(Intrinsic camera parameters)

###

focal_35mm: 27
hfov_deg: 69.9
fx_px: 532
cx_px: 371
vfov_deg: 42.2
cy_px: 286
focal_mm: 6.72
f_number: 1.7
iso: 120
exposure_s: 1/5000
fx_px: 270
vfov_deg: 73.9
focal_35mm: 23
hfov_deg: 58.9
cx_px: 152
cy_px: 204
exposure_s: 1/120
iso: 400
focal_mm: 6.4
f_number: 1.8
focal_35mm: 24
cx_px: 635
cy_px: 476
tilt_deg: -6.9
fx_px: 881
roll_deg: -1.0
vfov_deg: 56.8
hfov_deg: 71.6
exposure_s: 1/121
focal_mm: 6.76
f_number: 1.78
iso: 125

###

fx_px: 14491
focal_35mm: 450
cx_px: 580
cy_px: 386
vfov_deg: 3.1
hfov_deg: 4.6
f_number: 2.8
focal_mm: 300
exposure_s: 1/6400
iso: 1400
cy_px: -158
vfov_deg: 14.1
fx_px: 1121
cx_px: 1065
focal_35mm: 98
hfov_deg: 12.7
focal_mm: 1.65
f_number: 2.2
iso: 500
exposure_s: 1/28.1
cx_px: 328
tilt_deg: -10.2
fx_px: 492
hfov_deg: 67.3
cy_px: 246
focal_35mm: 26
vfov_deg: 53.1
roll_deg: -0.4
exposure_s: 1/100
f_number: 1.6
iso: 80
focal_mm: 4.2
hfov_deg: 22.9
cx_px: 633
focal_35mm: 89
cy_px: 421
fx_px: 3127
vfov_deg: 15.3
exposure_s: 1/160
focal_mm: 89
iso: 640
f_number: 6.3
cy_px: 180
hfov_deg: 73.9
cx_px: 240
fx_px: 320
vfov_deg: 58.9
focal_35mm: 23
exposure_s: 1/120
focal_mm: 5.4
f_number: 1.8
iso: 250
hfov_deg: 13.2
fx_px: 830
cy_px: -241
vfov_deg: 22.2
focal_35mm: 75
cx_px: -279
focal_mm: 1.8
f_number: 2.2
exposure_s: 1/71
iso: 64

###

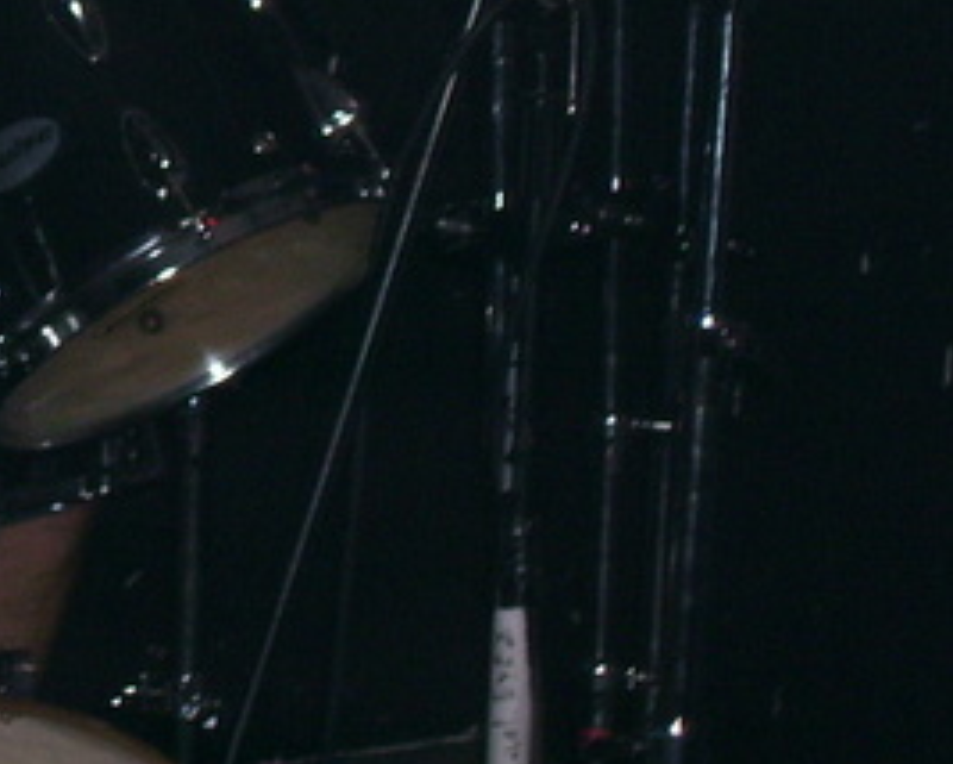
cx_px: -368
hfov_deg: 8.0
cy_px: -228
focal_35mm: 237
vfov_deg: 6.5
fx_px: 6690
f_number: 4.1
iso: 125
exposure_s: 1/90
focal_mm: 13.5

###

> Directions: Reprint exactly the lines above that start at the one with "hfov_deg: 67.3" and end at the one with "focal_35mm: 75", keeping both and adding none.

> Output of the exercise:
hfov_deg: 67.3
cy_px: 246
focal_35mm: 26
vfov_deg: 53.1
roll_deg: -0.4
exposure_s: 1/100
f_number: 1.6
iso: 80
focal_mm: 4.2
hfov_deg: 22.9
cx_px: 633
focal_35mm: 89
cy_px: 421
fx_px: 3127
vfov_deg: 15.3
exposure_s: 1/160
focal_mm: 89
iso: 640
f_number: 6.3
cy_px: 180
hfov_deg: 73.9
cx_px: 240
fx_px: 320
vfov_deg: 58.9
focal_35mm: 23
exposure_s: 1/120
focal_mm: 5.4
f_number: 1.8
iso: 250
hfov_deg: 13.2
fx_px: 830
cy_px: -241
vfov_deg: 22.2
focal_35mm: 75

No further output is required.